WRITTEN TASK 1: Render the records from the line containing "versterkt, maar ook van topkwaliteit is?" through the last line of the records, both ends included, as a Markdown table with the columns Row and Record line. Omit blank lines.
-------- GIVEN TEXT
G.R. Nos. 39902, 39903. November 29, 1933

DOMINADOR RAYMUNDO, PETITIONER AND APPELLANT, VS. LUNETA MOTOR CO., ET AL., RESPONDENTS AND APPELLEES.

Decisions / Signed Resolutions November 29, 1933 MALCOLM, J.:


MALCOLM, J.:


The
question squarely raised in these two cases concerns the forced sales
of certificates of public convenience held by public service operators
and the liability to execution of such certificates.

Breaking into the narration of the facts at the proper point, we find
Nicanor de Guzman, signing as Guzco Transit, purchasing trucks from the
Luneta Motor Co. and to pay for them executing a series of promissory
notes guaranteed by a chattel mortgage on several trucks. On failure of
De Guzman or Guzco Transit to pay the promissory notes, suit was
brought in the Court of First Instance of Manila for the collection of
the amount outstanding and unpaid. When the complaint was presented, a
writ of attachment was obtained against the properties of the Guzco
Transit, and as a consequence garnishment was served on the Secretary
of the Public Service Commission attaching the right, title, and
participation of the Guzco Transit in the certificates of public
convenience issued in cases Nos. 25635, 23914, and 24255 covering the
bus transportation lines between Manila and Cardona, Rizal, and between
Manila and Pililla, Rizal. These certificates were ordered sold by the
Court of First Instance of Manila, and in fact the certificates of
public convenience Nos. 25635 and 23914 were sold to the Luneta Motor
Co. as the highest bidder. The approval of the sheriff’s sale was
prayed for before the Public Service Commission, and is one of the
cases under review.
----------------
-------- RECORDS FOR THIS EXERCISE
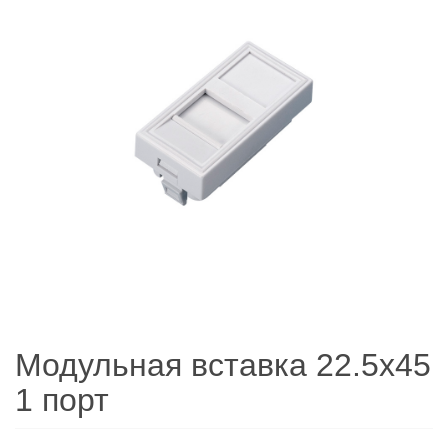
Модульная вставка 22.5х45
1 порт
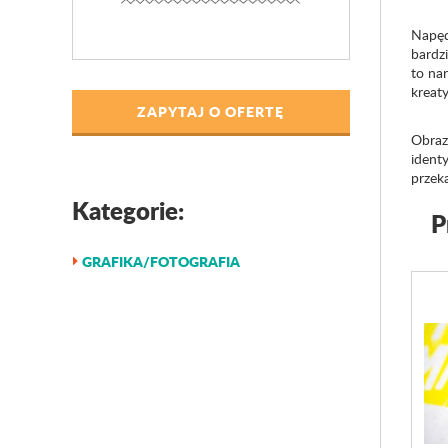
Napęd
bardz
to na
kreat
ZAPYTAJ O OFERTĘ
Obraz,
identy
przeka
Kategorie:
P
GRAFIKA/FOTOGRAFIA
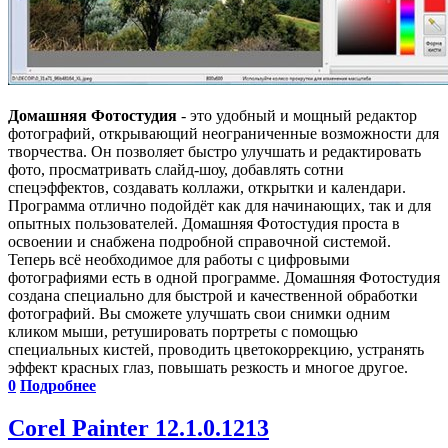
Домашняя Фотостудия
- это удобный и мощный редактор
фотографий, открывающий неограниченные возможности для
творчества. Он позволяет быстро улучшать и редактировать
фото, просматривать слайд-шоу, добавлять сотни
спецэффектов, создавать коллажи, открытки и календари.
Программа отлично подойдёт как для начинающих, так и для
опытных пользователей. Домашняя Фотостудия проста в
освоении и снабжена подробной справочной системой.
Теперь всё необходимое для работы с цифровыми
фотографиями есть в одной программе. Домашняя Фотостудия
создана специально для быстрой и качественной обработки
фотографий. Вы сможете улучшать свои снимки одним
кликом мыши, ретушировать портреты с помощью
специальных кистей, проводить цветокоррекцию, устранять
эффект красных глаз, повышать резкость и многое другое.
0
Подробнее
Corel Painter 12.1.0.1213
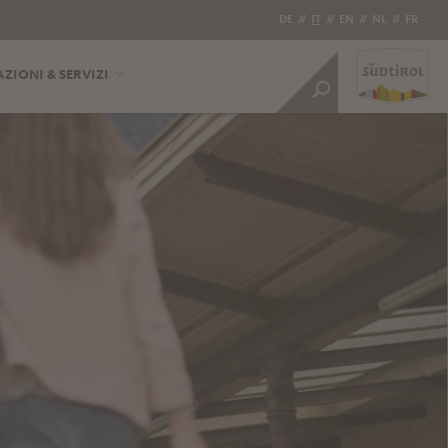
DE
//
IT
//
EN
//
NL
//
FR
ZIONI & SERVIZI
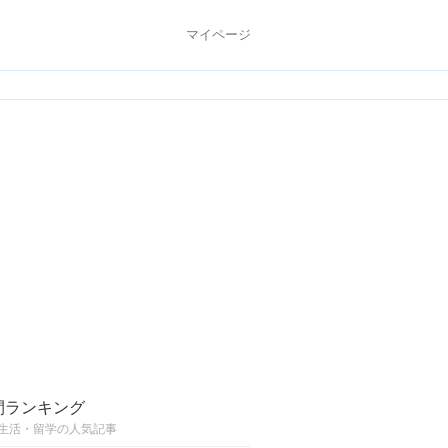
マイページ
間ランキング
生活・留学の人気記事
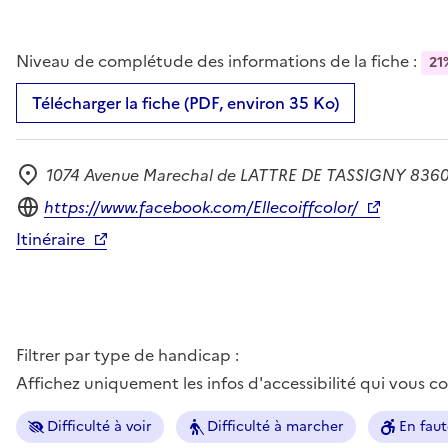
Niveau de complétude des informations de la fiche :
21
Télécharger la fiche (PDF, environ 35 Ko)
1074 Avenue Marechal de LATTRE DE TASSIGNY 8360
Adresse
Site internet
https://www.facebook.com/Ellecoiffcolor/
Itinéraire
Filtrer par type de handicap :
Affichez uniquement les infos d'accessibilité qui vous 
Difficulté à voir
Difficulté à marcher
En faut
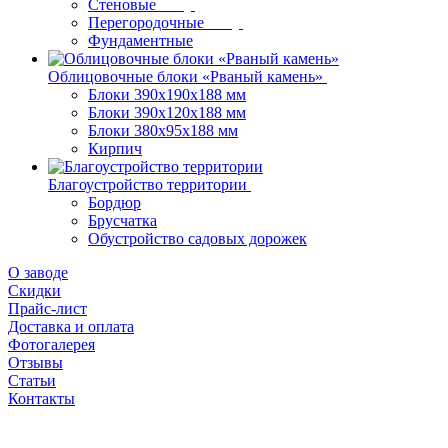
Стеновые
Перегородочные
Фундаментные
Облицовочные блоки «Рваный камень»
Блоки 390х190х188 мм
Блоки 390х120х188 мм
Блоки 380х95х188 мм
Кирпич
Благоустройство территории
Бордюр
Брусчатка
Обустройство садовых дорожек
О заводе
Скидки
Прайс-лист
Доставка и оплата
Фотогалерея
Отзывы
Статьи
Контакты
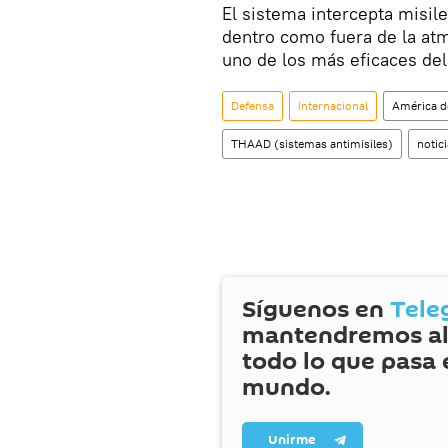
El sistema intercepta misiles
dentro como fuera de la atm
uno de los más eficaces d
Defensa
Internacional
América d
THAAD (sistemas antimisiles)
notic
Síguenos en
Tele
mantendremos al
todo lo que pasa 
mundo.
Unirme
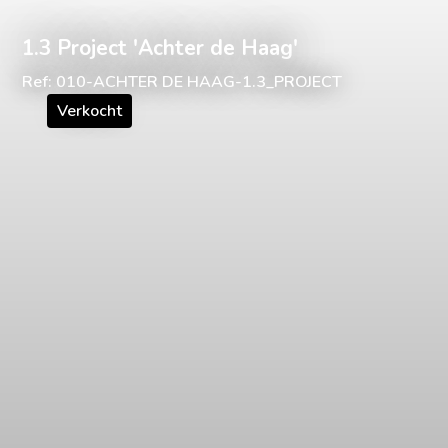
1.3 Project 'Achter de Haag'
Ref: 010-ACHTER DE HAAG-1.3_PROJECT
Verkocht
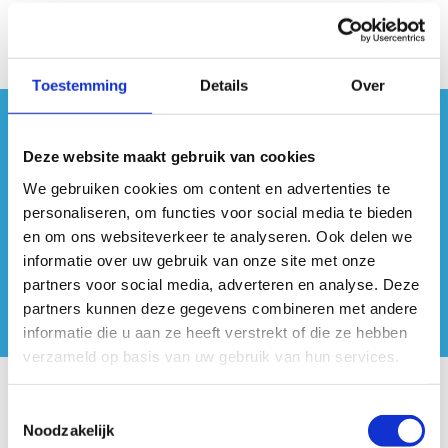
Toestemming
Details
Over
#sportersbelevenmeer
Deze website maakt gebruik van cookies
ook op sociale media
We gebruiken cookies om content en advertenties te
personaliseren, om functies voor social media te bieden
en om ons websiteverkeer te analyseren. Ook delen we
informatie over uw gebruik van onze site met onze
partners voor social media, adverteren en analyse. Deze
partners kunnen deze gegevens combineren met andere
informatie die u aan ze heeft verstrekt of die ze hebben
verzameld op basis van uw gebruik van hun services.
Onze centra
Toestemmingsselectie
Noodzakelijk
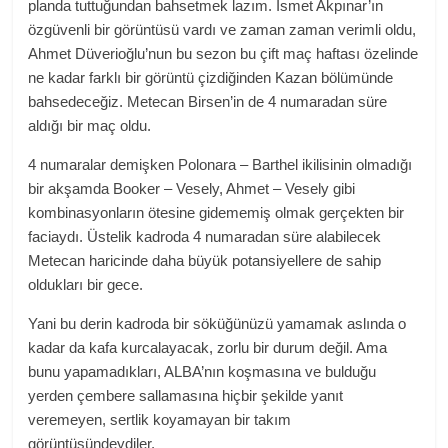
planda tuttuğundan bahsetmek lazım. İsmet Akpınar’ın
özgüvenli bir görüntüsü vardı ve zaman zaman verimli oldu,
Ahmet Düverioğlu’nun bu sezon bu çift maç haftası özelinde
ne kadar farklı bir görüntü çizdiğinden Kazan bölümünde
bahsedeceğiz. Metecan Birsen’in de 4 numaradan süre
aldığı bir maç oldu.
4 numaralar demişken Polonara – Barthel ikilisinin olmadığı
bir akşamda Booker – Vesely, Ahmet – Vesely gibi
kombinasyonların ötesine gidememiş olmak gerçekten bir
faciaydı. Üstelik kadroda 4 numaradan süre alabilecek
Metecan haricinde daha büyük potansiyellere de sahip
oldukları bir gece.
Yani bu derin kadroda bir söküğünüzü yamamak aslında o
kadar da kafa kurcalayacak, zorlu bir durum değil. Ama
bunu yapamadıkları, ALBA’nın koşmasına ve bulduğu
yerden çembere sallamasına hiçbir şekilde yanıt
veremeyen, sertlik koyamayan bir takım
görüntüsündeydiler.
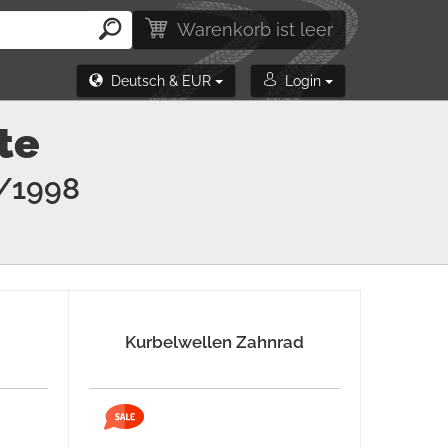
Warenkorb ist leer
Deutsch & EUR
Login
te
/1998
Kurbelwellen Zahnrad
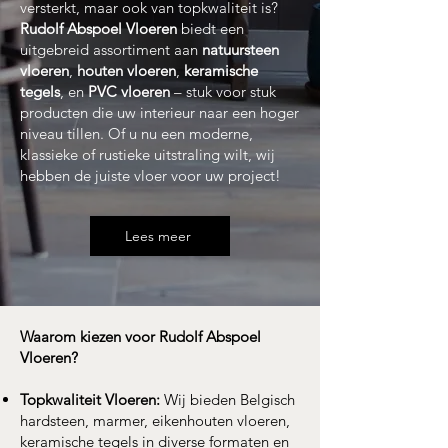
versterkt, maar ook van topkwaliteit is?
Rudolf Abspoel Vloeren
biedt een
uitgebreid assortiment aan
natuursteen
vloeren
,
houten vloeren
,
keramische
tegels
, en
PVC vloeren
– stuk voor stuk
producten die uw interieur naar een hoger
niveau tillen. Of u nu een moderne,
klassieke of rustieke uitstraling wilt, wij
hebben de juiste vloer voor uw project!
Lees meer
Waarom kiezen voor Rudolf Abspoel
Vloeren?
Topkwaliteit Vloeren:
Wij bieden Belgisch
hardsteen, marmer, eikenhouten vloeren,
keramische tegels in diverse formaten en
----------------
WRITTEN TASK 2: Print the part of the court decision between "Decisions / Signed" and "of such certificates.", inclusive, copied word for word.

OUTPUT 1:
| Row | Record line |
|---|---|
| 1 | versterkt, maar ook van topkwaliteit is? |
| 2 | Rudolf Abspoel Vloeren |
| 3 | biedt een |
| 4 | uitgebreid assortiment aan |
| 5 | natuursteen |
| 6 | vloeren |
| 7 | , |
| 8 | houten vloeren |
| 9 | , |
| 10 | keramische |
| 11 | tegels |
| 12 | , en |
| 13 | PVC vloeren |
| 14 | – stuk voor stuk |
| 15 | producten die uw interieur naar een hoger |
| 16 | niveau tillen. Of u nu een moderne, |
| 17 | klassieke of rustieke uitstraling wilt, wij |
| 18 | hebben de juiste vloer voor uw project! |
| 19 | Lees meer |
| 20 | Waarom kiezen voor Rudolf Abspoel |
| 21 | Vloeren? |
| 22 | Topkwaliteit Vloeren: |
| 23 | Wij bieden Belgisch |
| 24 | hardsteen, marmer, eikenhouten vloeren, |
| 25 | keramische tegels in diverse formaten en |

OUTPUT 2:
Decisions / Signed Resolutions November 29, 1933 MALCOLM, J.:


MALCOLM, J.:


The
question squarely raised in these two cases concerns the forced sales
of certificates of public convenience held by public service operators
and the liability to execution of such certificates.